Supplied data —
_ _ _ _

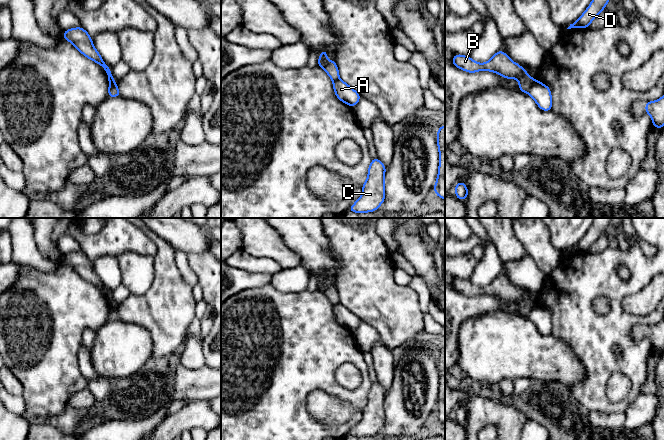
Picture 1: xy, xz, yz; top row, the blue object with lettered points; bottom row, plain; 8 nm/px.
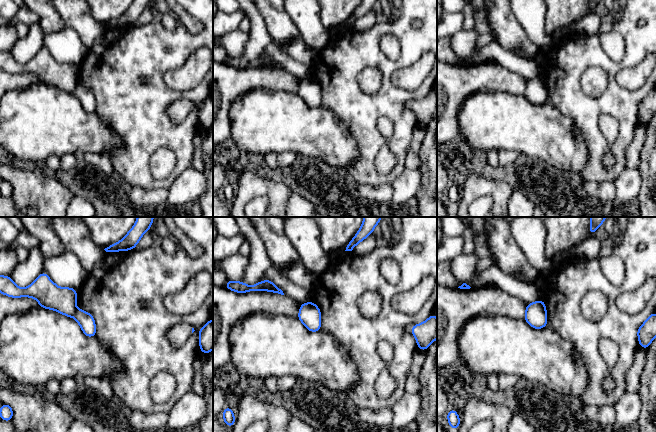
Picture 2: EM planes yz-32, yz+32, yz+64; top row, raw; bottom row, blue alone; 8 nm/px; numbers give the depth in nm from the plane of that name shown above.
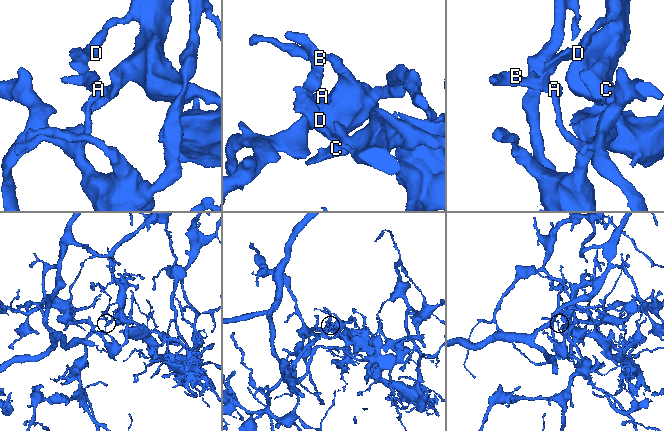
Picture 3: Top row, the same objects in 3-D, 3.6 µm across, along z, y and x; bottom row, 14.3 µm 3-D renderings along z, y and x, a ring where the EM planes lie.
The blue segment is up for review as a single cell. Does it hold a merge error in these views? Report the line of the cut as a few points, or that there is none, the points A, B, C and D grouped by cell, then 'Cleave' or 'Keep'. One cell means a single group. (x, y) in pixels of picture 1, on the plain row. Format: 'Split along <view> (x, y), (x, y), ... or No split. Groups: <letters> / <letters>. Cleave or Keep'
Split along yz (533, 304), (527, 316). Groups: A / B C D. Cleave

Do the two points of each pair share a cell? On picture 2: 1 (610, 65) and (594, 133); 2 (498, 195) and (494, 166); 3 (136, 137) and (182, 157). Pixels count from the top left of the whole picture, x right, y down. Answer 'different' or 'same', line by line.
1: same
2: different
3: same

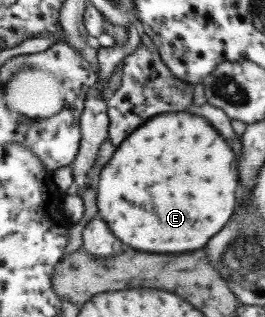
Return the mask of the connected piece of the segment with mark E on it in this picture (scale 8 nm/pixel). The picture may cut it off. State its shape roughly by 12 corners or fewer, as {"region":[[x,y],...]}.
{"region":[[205,118],[133,132],[99,214],[143,252],[205,248],[239,161]]}

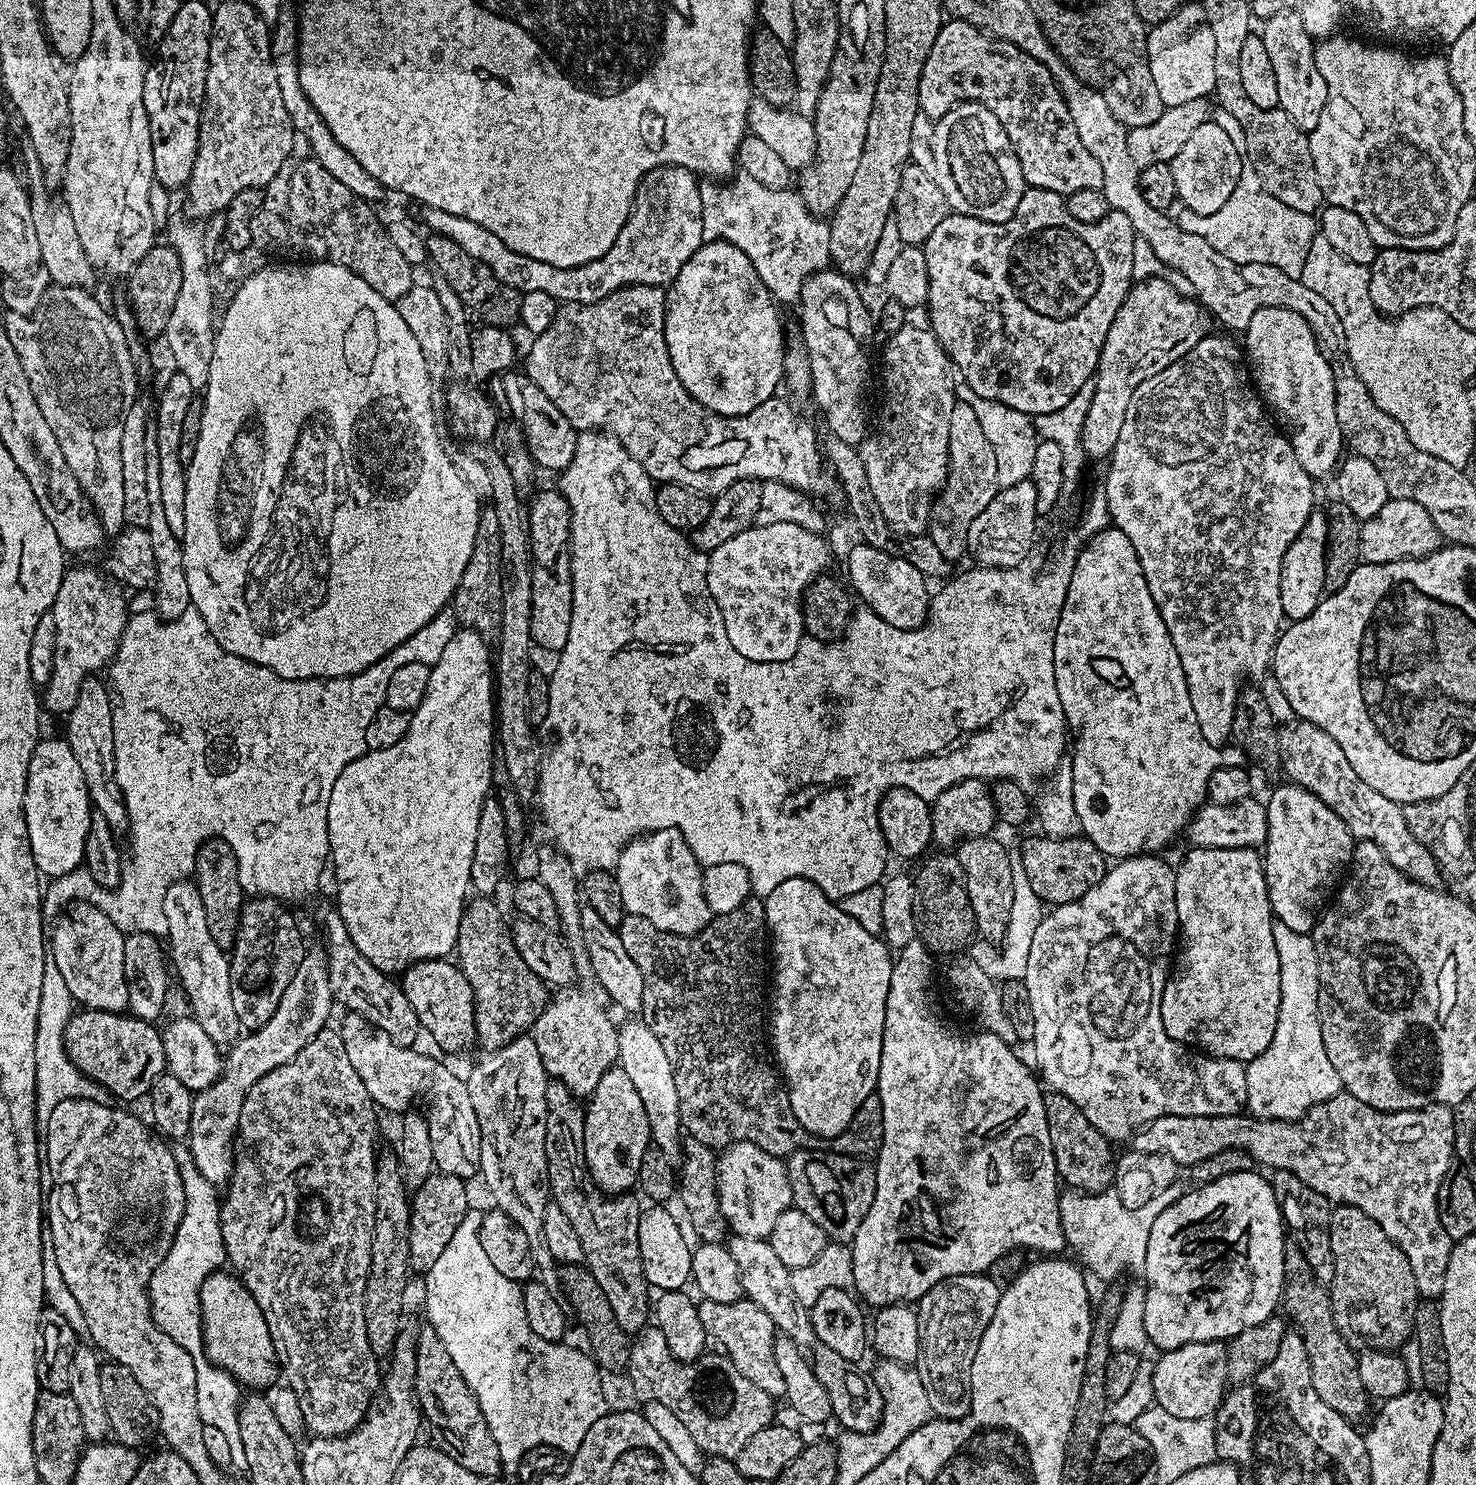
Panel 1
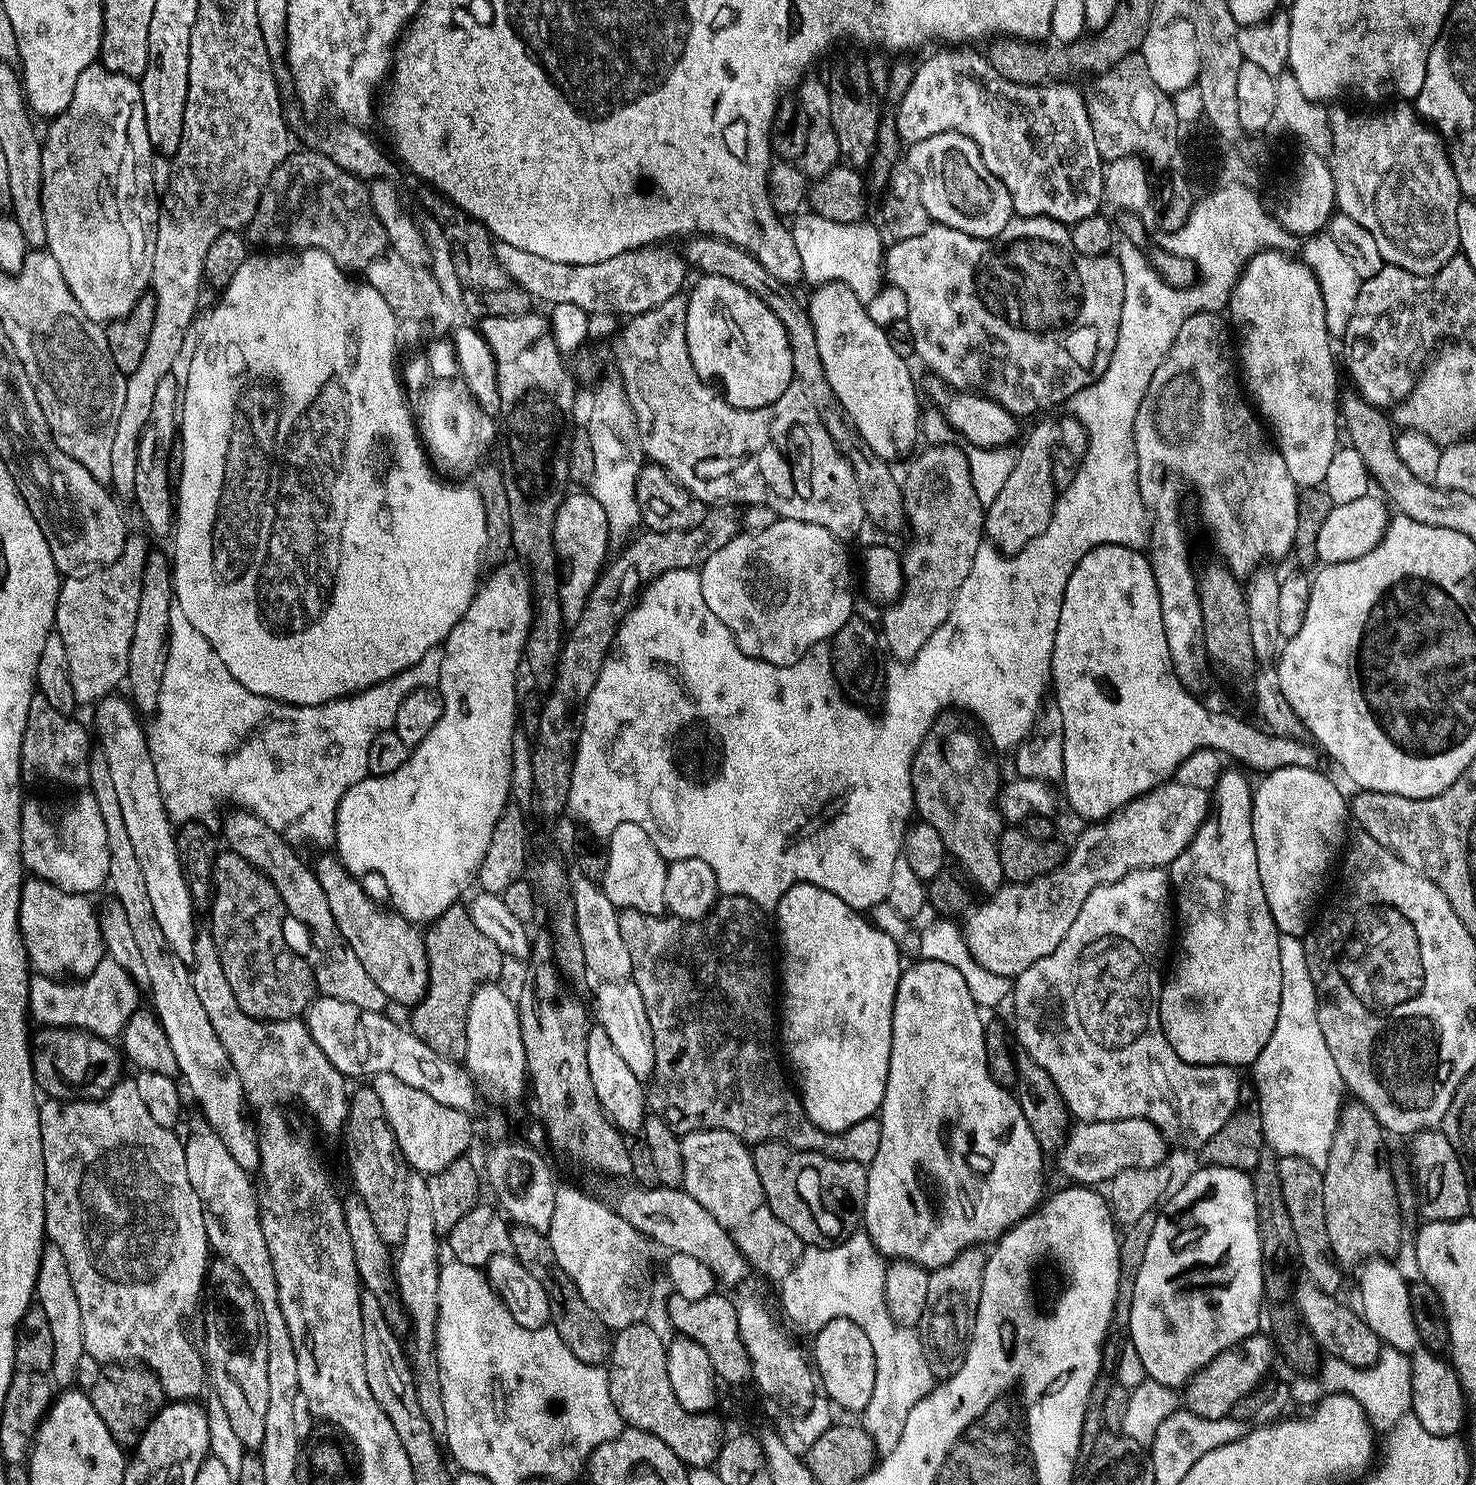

_ _ _ _

What needs to be done — Could you give again precisely the lines from the one containing "Do the two points" through the final line of the material above, both included, and no others, dropping the pictures?

Exercise output —
Do the two points of each pair share a cell? On picture 2: 1 (610, 65) and (594, 133); 2 (498, 195) and (494, 166); 3 (136, 137) and (182, 157). Pixels count from the top left of the whole picture, x right, y down. Answer 'different' or 'same', line by line.
1: same
2: different
3: same

Return the mask of the connected piece of the segment with mark E on it in this picture (scale 8 nm/pixel). The picture may cut it off. State its shape roughly by 12 corners or fewer, as {"region":[[x,y],...]}.
{"region":[[205,118],[133,132],[99,214],[143,252],[205,248],[239,161]]}

Panel 1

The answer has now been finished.